Elizabeth Warren's Financial Disclosure Report Reveals Strong Personal Wealth
Elizabeth Warren, the Senate candidate from Massachusetts who's running on her history as an advocate for middle class consumers, earned more than $700,000 total in consulting fees, book royalties and a law professor salary from 2010 to 2011.
According to her personal financial disclosure report submitted to the U.S. Senate's Office of Public Records, Warren earned a $429,981 salary as a professor at Harvard Law from 2010-2011. The report also shows that Warren earned an additional $136,946 in royalties for books she wrote, along with $133,938 in consulting fees.

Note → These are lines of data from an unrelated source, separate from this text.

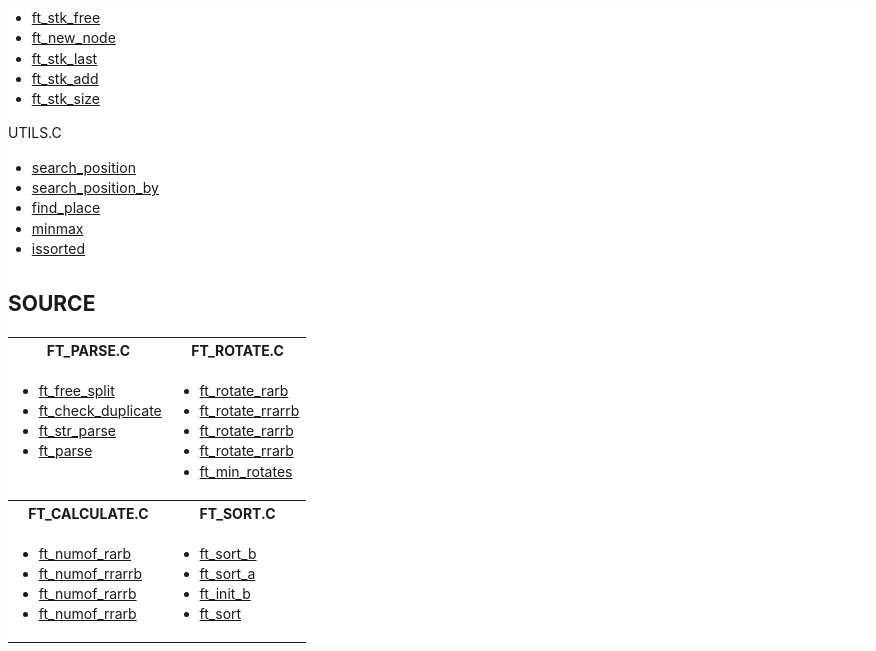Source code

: - [ft_stk_free](#ft_stk_free)
- [ft_new_node](#ft_new_node)
- [ft_stk_last](#ft_stk_last)
- [ft_stk_add](#ft_stk_add)
- [ft_stk_size](#ft_stk_size)

</td></tr><tr>
	<th>UTILS.C</th>
</tr><tr><td>

- [search_position](#search_position)
- [search_position_by](#search_position_by)
- [find_place](#find_place)
- [minmax](#minmax)
- [issorted](#issorted)

</td></tr></table>

## SOURCE

<table><tr>
	<th>FT_PARSE.C</th>
	<th>FT_ROTATE.C</th>
</tr><tr>
</td><td>

- [ft_free_split](#ft_free_split)
- [ft_check_duplicate](#ft_check_duplicate)
- [ft_str_parse](#ft_str_parse)
- [ft_parse](#ft_parse)

</td><td>

- [ft_rotate_rarb](#ft_rotate_rarb)
- [ft_rotate_rrarrb](#ft_rotate_rrarrb)
- [ft_rotate_rarrb](#ft_rotate_rarrb)
- [ft_rotate_rrarb](#ft_rotate_rrarb)
- [ft_min_rotates](#ft_min_rotates)

</td></tr><tr>
	<th>FT_CALCULATE.C</th>
	<th>FT_SORT.C</th>
</tr><tr><td>

- [ft_numof_rarb](#ft_numof_rarb)
- [ft_numof_rrarrb](#ft_numof_rrarrb)
- [ft_numof_rarrb](#ft_numof_rarrb)
- [ft_numof_rrarb](#ft_numof_rrarb)

</td><td>

- [ft_sort_b](#ft_sort_b)
- [ft_sort_a](#ft_sort_a)
- [ft_init_b](#ft_init_b)
- [ft_sort](#ft_sort)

Warren, whose campaign recently raised $5.7 million in the fourth quarter of 2011, is hoping to unseat Senator Scott Brown this fall. Warren has been positioning herself as an enemy of big banks and a strong advocate for the middle class. She's even been quoted as saying that she "created much of the intellectual foundation" for the Occupy Wall Street movement.
The race has already received a great deal of attention, with conservative groups such as Crossroads GPS, backed by Karl Rove, already running ads against Warren in Massachusetts. Today the U.S. Chamber of Commerce, a powerful lobbying organization that represents many American businesses, announced their intentions to be "significantly involved" in the race.
Senator Brown's campaign, along with the conservative groups targeting Warren, will almost surely use the numbers from this disclosure report against her throughout the course of what is shaping up to be a tight race.
A financial disclosure report from summer of 2011 showed that Brown received a $700,000 advance for his book "Against All Odds," a personal memoir released in February, 2011, which made The New York Times bestseller list.
ABC News emailed Warren's campaign for comment, and they did not respond.